Assume that $Y_1, Y_2, …, Y_n ~ exp(\theta)$

  • Consider the MLE of $\theta$ based on $Y_1, Y_2, …, Y_n$
  • Suppose that 5 observed samples are collected from the experiment which measures the life time of the light bulb. Assume $y_1=1.5$, $y_2=0.58$, $y_3=3.4$ are complete experiment process. Because of the time limit, the fourth and fifth experiment are terminated at times $y^*_4=1.2$ and $y^*_5=2.3$ before the light bulb die. Based on ($y_1, y_2, y_3, y^*_4, y^*_5$), please use EM algorithm to estimate $\theta$.

Solve

  With observed lifetimes: $y_1=1.5$, $y_2=0.58$, $y_3=3.4$ and $y^*_4=1.2$, $y^*_5=2.3$, meaning the actual lifetimes $Z_4>1.2$, $Z_5>2.3$ are unknown.
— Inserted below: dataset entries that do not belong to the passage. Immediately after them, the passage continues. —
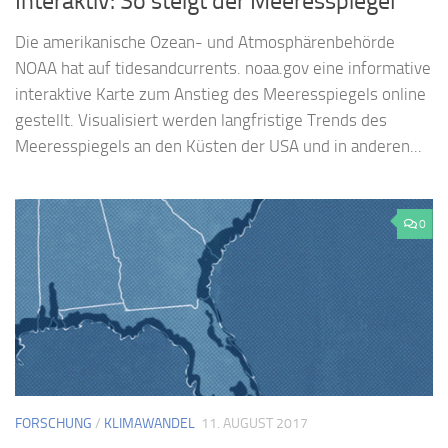
Interaktiv: So steigt der Meeresspiegel
Die amerikanische Ozean- und Atmosphärenbehörde
NOAA hat auf tidesandcurrents. noaa.gov eine informative
interaktive Karte zum Anstieg des Meeresspiegels online
gestellt. Visualisiert werden langfristige Trends des
Meeresspiegels an den Küsten der USA und in anderen...
0
FORSCHUNG
/
KLIMAWANDEL
11. AUGUST 2017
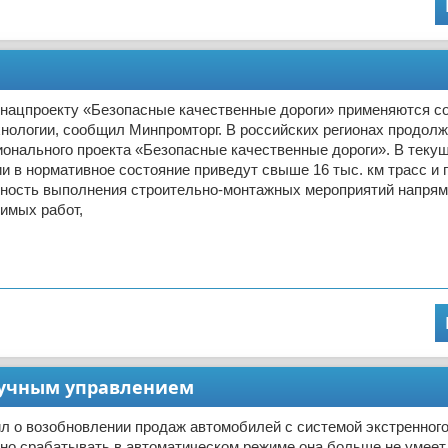
о нацпроекту «Безопасные качественные дороги» применяются 
нологии, сообщил Минпромторг. В российских регионах продол
онального проекта «Безопасные качественные дороги». В текущ
и в нормативное состояние приведут свыше 16 тыс. км трасс и 
ность выполнения строительно-монтажных мероприятий напрям
имых работ,
 ручным управлением
л о возобновлении продаж автомобилей с системой экстренног
о срабатывать в автоматическом режиме она больше не умеет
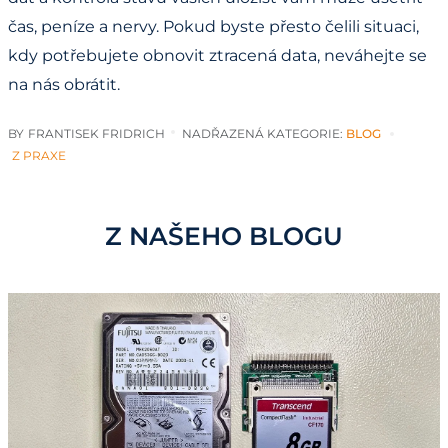
čas, peníze a nervy. Pokud byste přesto čelili situaci,
kdy potřebujete obnovit ztracená data, neváhejte se
na nás obrátit.
BY
FRANTISEK FRIDRICH
NADŘAZENÁ KATEGORIE:
BLOG
Z PRAXE
Z NAŠEHO BLOGU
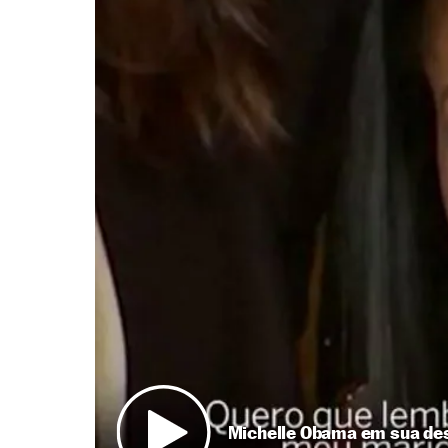
Michelle Obama em sua des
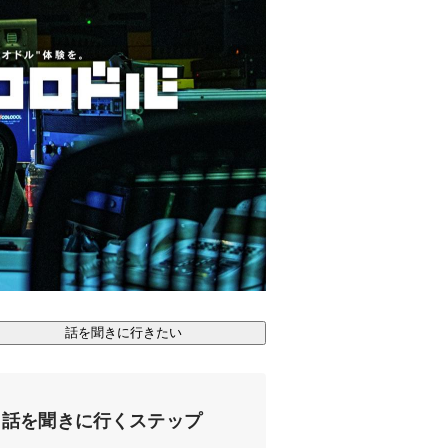
話を聞きに行きたい
話を聞きに行くステップ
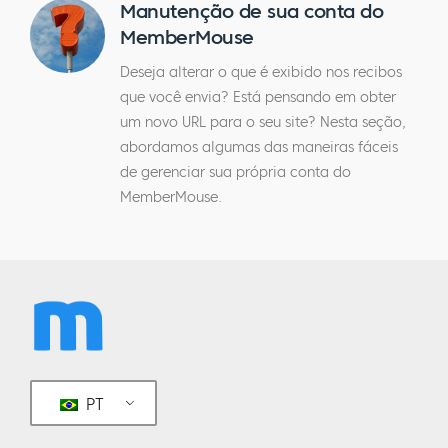
Manutenção de sua conta do
MemberMouse
Deseja alterar o que é exibido nos recibos
que você envia? Está pensando em obter
um novo URL para o seu site? Nesta seção,
abordamos algumas das maneiras fáceis
de gerenciar sua própria conta do
MemberMouse.
PT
So we treat $Z_4$ and $Z_5$ as latent variables, and have the complete likelihood like:

$$ L_{complete}(\theta)=\prod^3_{i=1}f(y_i|\theta)\cdot f(Z_4;\theta)\cdot f(Z_5;\theta) $$   Then we compute the complete log-likelihood:

$$ lnL_{complete}{\theta}=\sum^3_{i=1}lnf(y_i|\theta)+lnf(Z_4;\theta)+lnf(Z_5;\theta)=5ln\theta-\theta(\sum^3_{i=1}y_i+Z_4+Z_5) $$

E-step

  Given current estimate $\theta^{(t)}$, we compute the expected log likelihood:

$$ Q(\theta|\theta^{(t)})=E_{Z_4, Z_5|\theta^{(t)}}[lnL_{complete}(\theta)] $$   Since $Z_4, Z_5~Exp(\lambda)$ the conditional expectation is:

$$ E[Z|Z>c]=c+\frac{1}{\theta} $$

  Thus:

$$ E[Z_4|Z_4>1.2;\theta^{(t)}]=1.2+\frac{1}{\theta^{(t)}}, E[Z_5|Z_5>2.3;\theta^{(t)}]=2.3+\frac{1}{\theta^{(t)}} $$

M-step

  Then we have total expected sum of lifetimes:

$$ E^{(t)}_S=y_1+y_2+y_3+E[Z_4]+E[Z_5]=(1.5+0.58+3.4)+(1.2+\frac{1}{\theta^{(t)}})+(2.3+\frac{1}{\theta^{(t)}}) $$

  Now, let maximize $lnL_{complete}(\theta)$ with respect to $\theta$

$$ lnL_{complete}(\theta)=5ln\theta-\theta E^{(t)}_S\implies \frac{dlnLcomplete(\theta)}{d\theta}=\frac{5}{\theta}-E^{(t)}_S\implies\overset{\text{Let}}{=}0\implies\theta^{(t+1)}=\frac{5}{E^{(t)}_S}=\frac{5}{8.98+2/\theta^{(t)}} $$

  Therefore, we have EM update formula:

$$ \theta^{(t+1)}=\frac{5}{8.98+2/\theta^{(t)}} $$

And we run the code on python, here is the code

import numpy as np
y = np.array([1.5, 0.58, 3.4])
y4_ = 1.2; y5_ = 2.3
theta = 1; tol = 1e-6; max_iter = 100
theta_values = [theta]
for i in range(max_iter):
    Ez4 = y4_+1/theta; Ez5 = y5_+1/theta # E-step
    theta_new = 5/(np.sum(y)+Ez4+Ez5) # M-step
    theta_values.append(theta_new)
    # 收斂檢查
    if abs(theta-theta_new)<tol:
        break
    theta = theta_new
print(f"Estimated theta after {i+1} iterations: {theta:.6f}")
plt.plot(theta_values, marker='o')

targets

Finally, estimated theta after 14 iterations is 0.334077.

That’s great!!!